A chegada às ruas de Lisboa é possível graças à autorização da câmara liderada por Fernando Medina. “Apesar de querermos expandir rapidamente, queremos fazê-lo de forma sustentada e alinhados com as regras locais de cada cidade. Temos estado em contacto com as principais entidades por forma a garantir corretamente o nosso lugar no ecossistema de mobilidade local”, assegura Frederico Venâncio.

Como ganhar dinheiro

A empresa sueca, tal como a Lime, recorre a uma comunidade de pessoas (hunters) que ganham dinheiro para ir recolher, carregar e colocar as trotinetes nos 90 pontos autorizados pelo município de Lisboa.

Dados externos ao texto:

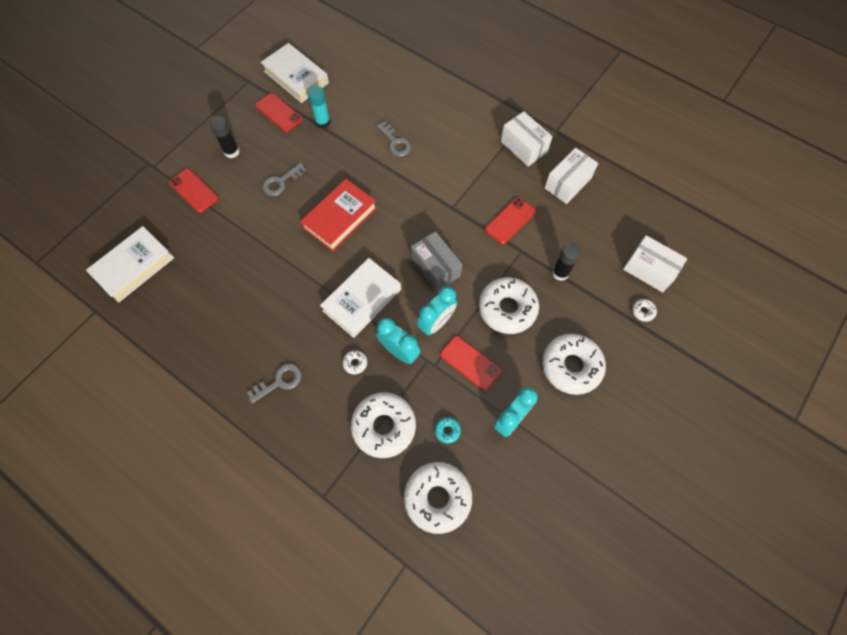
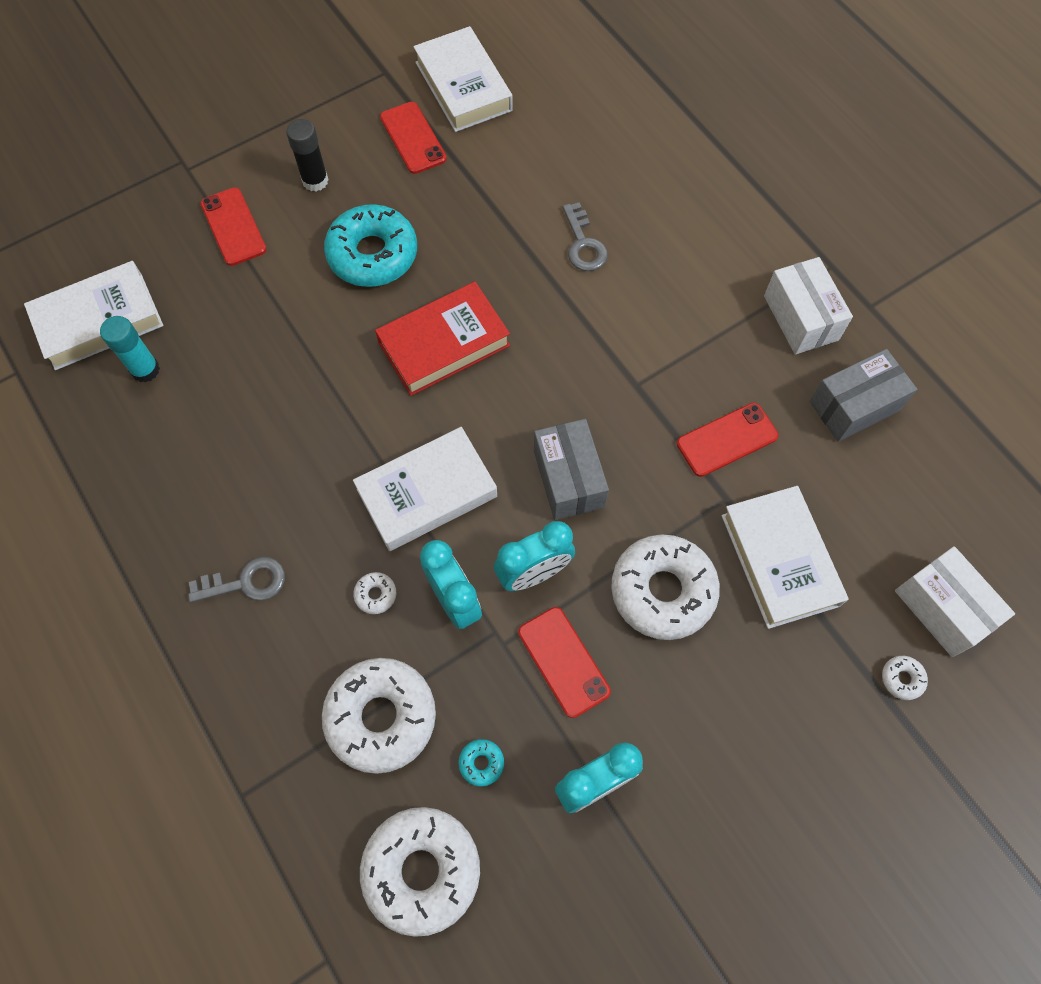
camera: 20 degrees right, 0 degrees up
(281, 182) = (373, 254): grey key -> turquoise donut
(323, 122) = (477, 174): turquoise glue stick -> turquoise glue stick (145, 370)
(560, 273) = (779, 560): black glue stick -> white book
(567, 183) = (854, 406): white box -> grey box
(571, 366) = (735, 730): white donut -> none

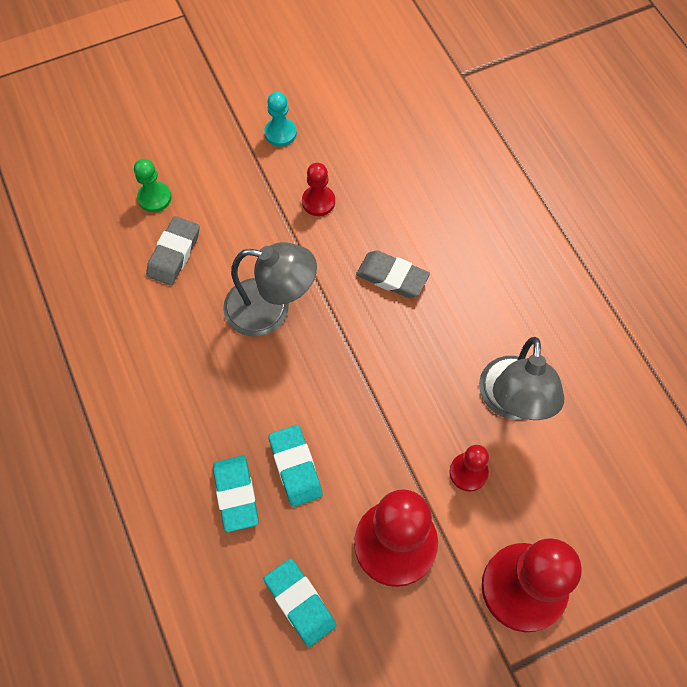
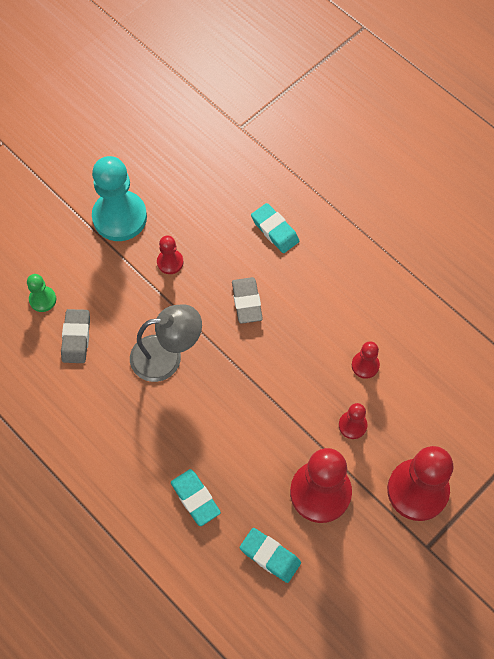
camera: 20 degrees left, 0 degrees up
(280, 133) = (119, 217): turquoise pawn -> turquoise pawn, size x2.09
(295, 467) = (230, 464): turquoise eraser -> turquoise eraser (275, 230)
(392, 277) = (247, 302): grey eraser -> grey eraser turned 75 degrees clockwise
(512, 402) = (365, 365): grey lamp -> red pawn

Na Hive, há uma equipa de perto de 20 pessoas que tratam desta operação.

No caso da Voi, “a retribuição de cada trotinete varia consoante vários indicadores, a facilidade de recolha, o tempo que a trotinete esteve na rua sem bateria, e também quão tarde é. Por estas razões o pagamento pode variar de 3 – 25€ por trotinete”, escreve a empresa na sua página oficial.

Leia também: Trotinetes da Lime no seu caminho? Saiba como resolver o problema

A chegada a Portugal é concretizada depois de a Voi ter fechado uma ronda de investimento de 50 milhões de dólares (44 milhões de euros) há duas semanas.

Mais empresas a caminho

Lime, Hive e Voi deverão ter em breve mais concorrentes na partilha de trotinetes em Portugal. Há pelo menos três empresas que já assumiram que querem entrar neste mercado nos próximos meses.

Os portugueses da iomo têm anunciado nas últimas semanas a sua chegada às estradas nacionais, estando mesmo a fazer alguns testes pelas ruas de Lisboa.

Para breve está prevista a chegada dos norte-americanos da Bird, os maiores rivais da Lime no mundo das trotinetes partilhadas. A Bird tem estado a promover a contratação de pessoas para recolha de trotinetes e até procura um diretor-geral para o mercado português, segundo o anúncio publicado no LinkedIn.

Em fevereiro de 2019, deverá chegar a Wigo, startup fundada pelo argentino Martín di Stefano e pelo brasileiro Santiago Morando, quer destacar-se dos concorrentes por causa dos descontos nas entradas em museus e outros espaços culturais, conforme estes fazedores adiantaram em meados de outubro em entrevista ao Dinheiro Vivo.

Os números não deverão ficar por aqui: há mais de uma dezena de empresas que manifestou interesse em partilhar trotinetes elétricas em Lisboa, adiantou na semana passada Miguel Gaspar, vereador da Mobilidade da câmara de Lisboa.